### TASK OBJECTIVE
Reproduce each entry exactly.

Transcribed page contents
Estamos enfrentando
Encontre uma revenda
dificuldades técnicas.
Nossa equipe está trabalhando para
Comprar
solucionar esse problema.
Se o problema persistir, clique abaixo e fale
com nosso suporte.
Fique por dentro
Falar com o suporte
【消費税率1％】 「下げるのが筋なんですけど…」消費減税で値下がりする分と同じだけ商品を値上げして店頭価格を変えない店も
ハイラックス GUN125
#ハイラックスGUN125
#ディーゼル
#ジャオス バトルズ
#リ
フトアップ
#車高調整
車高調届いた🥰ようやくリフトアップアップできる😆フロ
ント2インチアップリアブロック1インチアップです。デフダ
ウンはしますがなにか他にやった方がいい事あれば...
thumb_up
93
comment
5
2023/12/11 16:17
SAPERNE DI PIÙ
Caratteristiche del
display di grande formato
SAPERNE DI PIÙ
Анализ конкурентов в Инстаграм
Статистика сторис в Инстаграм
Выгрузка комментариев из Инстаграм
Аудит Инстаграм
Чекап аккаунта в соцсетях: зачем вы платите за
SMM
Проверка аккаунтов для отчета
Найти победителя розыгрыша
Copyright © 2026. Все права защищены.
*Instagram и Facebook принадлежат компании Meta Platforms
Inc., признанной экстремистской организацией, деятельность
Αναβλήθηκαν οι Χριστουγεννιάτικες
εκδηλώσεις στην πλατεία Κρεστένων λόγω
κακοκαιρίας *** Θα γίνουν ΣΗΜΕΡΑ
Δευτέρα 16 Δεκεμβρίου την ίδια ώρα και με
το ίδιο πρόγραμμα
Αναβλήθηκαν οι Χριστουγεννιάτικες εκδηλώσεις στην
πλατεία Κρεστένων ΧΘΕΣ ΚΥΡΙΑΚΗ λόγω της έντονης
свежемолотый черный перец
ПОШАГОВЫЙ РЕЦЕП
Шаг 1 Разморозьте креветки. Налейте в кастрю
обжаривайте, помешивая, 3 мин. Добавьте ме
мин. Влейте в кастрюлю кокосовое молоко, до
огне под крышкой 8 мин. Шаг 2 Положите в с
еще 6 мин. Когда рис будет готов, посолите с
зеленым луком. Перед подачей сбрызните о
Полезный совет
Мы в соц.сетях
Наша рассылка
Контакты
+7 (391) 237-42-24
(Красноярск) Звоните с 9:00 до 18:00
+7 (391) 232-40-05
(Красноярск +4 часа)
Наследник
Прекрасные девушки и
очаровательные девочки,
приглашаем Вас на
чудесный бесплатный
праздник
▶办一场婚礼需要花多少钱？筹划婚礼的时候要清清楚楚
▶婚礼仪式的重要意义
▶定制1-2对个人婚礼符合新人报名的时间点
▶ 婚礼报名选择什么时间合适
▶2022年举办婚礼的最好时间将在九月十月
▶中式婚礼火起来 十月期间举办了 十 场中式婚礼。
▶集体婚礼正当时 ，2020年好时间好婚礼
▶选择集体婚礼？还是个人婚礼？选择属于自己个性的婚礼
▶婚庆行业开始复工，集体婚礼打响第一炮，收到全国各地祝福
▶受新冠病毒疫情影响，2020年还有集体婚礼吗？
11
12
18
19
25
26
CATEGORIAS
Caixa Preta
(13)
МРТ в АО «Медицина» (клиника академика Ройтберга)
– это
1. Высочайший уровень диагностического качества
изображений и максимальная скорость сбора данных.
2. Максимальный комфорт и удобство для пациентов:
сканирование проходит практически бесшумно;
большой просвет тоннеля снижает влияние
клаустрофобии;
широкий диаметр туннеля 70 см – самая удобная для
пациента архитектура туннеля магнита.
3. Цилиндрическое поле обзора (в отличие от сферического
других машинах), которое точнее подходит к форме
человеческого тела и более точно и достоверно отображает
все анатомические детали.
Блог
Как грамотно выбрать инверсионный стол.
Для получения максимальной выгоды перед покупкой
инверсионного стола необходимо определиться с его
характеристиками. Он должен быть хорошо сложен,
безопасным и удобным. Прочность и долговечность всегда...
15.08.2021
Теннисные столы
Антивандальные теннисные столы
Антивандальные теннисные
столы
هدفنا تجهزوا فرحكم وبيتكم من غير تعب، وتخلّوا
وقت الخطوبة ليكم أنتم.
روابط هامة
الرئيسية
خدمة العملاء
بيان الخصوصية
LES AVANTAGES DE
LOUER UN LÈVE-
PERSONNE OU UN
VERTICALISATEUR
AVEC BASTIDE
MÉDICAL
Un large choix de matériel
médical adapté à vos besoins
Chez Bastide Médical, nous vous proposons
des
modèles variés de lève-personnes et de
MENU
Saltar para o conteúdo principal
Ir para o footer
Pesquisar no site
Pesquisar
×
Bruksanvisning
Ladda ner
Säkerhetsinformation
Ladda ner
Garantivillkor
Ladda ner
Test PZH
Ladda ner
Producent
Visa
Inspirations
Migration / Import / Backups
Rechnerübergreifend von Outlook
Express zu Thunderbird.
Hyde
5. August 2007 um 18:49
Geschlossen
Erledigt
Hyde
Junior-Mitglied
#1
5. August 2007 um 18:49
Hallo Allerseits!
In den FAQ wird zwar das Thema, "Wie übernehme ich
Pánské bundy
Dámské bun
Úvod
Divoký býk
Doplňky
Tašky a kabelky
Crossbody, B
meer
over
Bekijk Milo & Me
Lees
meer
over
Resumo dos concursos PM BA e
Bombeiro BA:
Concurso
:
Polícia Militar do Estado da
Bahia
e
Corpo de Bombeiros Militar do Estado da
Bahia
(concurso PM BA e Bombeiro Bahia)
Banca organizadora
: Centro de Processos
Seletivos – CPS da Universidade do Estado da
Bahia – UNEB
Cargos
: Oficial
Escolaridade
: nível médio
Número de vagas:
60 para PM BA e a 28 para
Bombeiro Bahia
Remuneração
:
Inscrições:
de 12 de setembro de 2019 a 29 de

### RESPONSE AREA
Estamos enfrentando
Encontre uma revenda
dificuldades técnicas.
Nossa equipe está trabalhando para
Comprar
solucionar esse problema.
Se o problema persistir, clique abaixo e fale
com nosso suporte.
Fique por dentro
Falar com o suporte
【消費税率1％】 「下げるのが筋なんですけど…」消費減税で値下がりする分と同じだけ商品を値上げして店頭価格を変えない店も
ハイラックス GUN125
#ハイラックスGUN125
#ディーゼル
#ジャオス バトルズ
#リ
フトアップ
#車高調整
車高調届いた🥰ようやくリフトアップアップできる😆フロ
ント2インチアップリアブロック1インチアップです。デフダ
ウンはしますがなにか他にやった方がいい事あれば...
thumb_up
93
comment
5
2023/12/11 16:17
SAPERNE DI PIÙ
Caratteristiche del
display di grande formato
SAPERNE DI PIÙ
Анализ конкурентов в Инстаграм
Статистика сторис в Инстаграм
Выгрузка комментариев из Инстаграм
Аудит Инстаграм
Чекап аккаунта в соцсетях: зачем вы платите за
SMM
Проверка аккаунтов для отчета
Найти победителя розыгрыша
Copyright © 2026. Все права защищены.
*Instagram и Facebook принадлежат компании Meta Platforms
Inc., признанной экстремистской организацией, деятельность
Αναβλήθηκαν οι Χριστουγεννιάτικες
εκδηλώσεις στην πλατεία Κρεστένων λόγω
κακοκαιρίας *** Θα γίνουν ΣΗΜΕΡΑ
Δευτέρα 16 Δεκεμβρίου την ίδια ώρα και με
το ίδιο πρόγραμμα
Αναβλήθηκαν οι Χριστουγεννιάτικες εκδηλώσεις στην
πλατεία Κρεστένων ΧΘΕΣ ΚΥΡΙΑΚΗ λόγω της έντονης
свежемолотый черный перец
ПОШАГОВЫЙ РЕЦЕП
Шаг 1 Разморозьте креветки. Налейте в кастрю
обжаривайте, помешивая, 3 мин. Добавьте ме
мин. Влейте в кастрюлю кокосовое молоко, до
огне под крышкой 8 мин. Шаг 2 Положите в с
еще 6 мин. Когда рис будет готов, посолите с
зеленым луком. Перед подачей сбрызните о
Полезный совет
Мы в соц.сетях
Наша рассылка
Контакты
+7 (391) 237-42-24
(Красноярск) Звоните с 9:00 до 18:00
+7 (391) 232-40-05
(Красноярск +4 часа)
Наследник
Прекрасные девушки и
очаровательные девочки,
приглашаем Вас на
чудесный бесплатный
праздник
▶办一场婚礼需要花多少钱？筹划婚礼的时候要清清楚楚
▶婚礼仪式的重要意义
▶定制1-2对个人婚礼符合新人报名的时间点
▶ 婚礼报名选择什么时间合适
▶2022年举办婚礼的最好时间将在九月十月
▶中式婚礼火起来 十月期间举办了 十 场中式婚礼。
▶集体婚礼正当时 ，2020年好时间好婚礼
▶选择集体婚礼？还是个人婚礼？选择属于自己个性的婚礼
▶婚庆行业开始复工，集体婚礼打响第一炮，收到全国各地祝福
▶受新冠病毒疫情影响，2020年还有集体婚礼吗？
11
12
18
19
25
26
CATEGORIAS
Caixa Preta
(13)
МРТ в АО «Медицина» (клиника академика Ройтберга)
– это
1. Высочайший уровень диагностического качества
изображений и максимальная скорость сбора данных.
2. Максимальный комфорт и удобство для пациентов:
сканирование проходит практически бесшумно;
большой просвет тоннеля снижает влияние
клаустрофобии;
широкий диаметр туннеля 70 см – самая удобная для
пациента архитектура туннеля магнита.
3. Цилиндрическое поле обзора (в отличие от сферического
других машинах), которое точнее подходит к форме
человеческого тела и более точно и достоверно отображает
все анатомические детали.
Блог
Как грамотно выбрать инверсионный стол.
Для получения максимальной выгоды перед покупкой
инверсионного стола необходимо определиться с его
характеристиками. Он должен быть хорошо сложен,
безопасным и удобным. Прочность и долговечность всегда...
15.08.2021
Теннисные столы
Антивандальные теннисные столы
Антивандальные теннисные
столы
هدفنا تجهزوا فرحكم وبيتكم من غير تعب، وتخلّوا
وقت الخطوبة ليكم أنتم.
روابط هامة
الرئيسية
خدمة العملاء
بيان الخصوصية
LES AVANTAGES DE
LOUER UN LÈVE-
PERSONNE OU UN
VERTICALISATEUR
AVEC BASTIDE
MÉDICAL
Un large choix de matériel
médical adapté à vos besoins
Chez Bastide Médical, nous vous proposons
des
modèles variés de lève-personnes et de
MENU
Saltar para o conteúdo principal
Ir para o footer
Pesquisar no site
Pesquisar
×
Bruksanvisning
Ladda ner
Säkerhetsinformation
Ladda ner
Garantivillkor
Ladda ner
Test PZH
Ladda ner
Producent
Visa
Inspirations
Migration / Import / Backups
Rechnerübergreifend von Outlook
Express zu Thunderbird.
Hyde
5. August 2007 um 18:49
Geschlossen
Erledigt
Hyde
Junior-Mitglied
#1
5. August 2007 um 18:49
Hallo Allerseits!
In den FAQ wird zwar das Thema, "Wie übernehme ich
Pánské bundy
Dámské bun
Úvod
Divoký býk
Doplňky
Tašky a kabelky
Crossbody, B
meer
over
Bekijk Milo & Me
Lees
meer
over
Resumo dos concursos PM BA e
Bombeiro BA:
Concurso
:
Polícia Militar do Estado da
Bahia
e
Corpo de Bombeiros Militar do Estado da
Bahia
(concurso PM BA e Bombeiro Bahia)
Banca organizadora
: Centro de Processos
Seletivos – CPS da Universidade do Estado da
Bahia – UNEB
Cargos
: Oficial
Escolaridade
: nível médio
Número de vagas:
60 para PM BA e a 28 para
Bombeiro Bahia
Remuneração
:
Inscrições:
de 12 de setembro de 2019 a 29 de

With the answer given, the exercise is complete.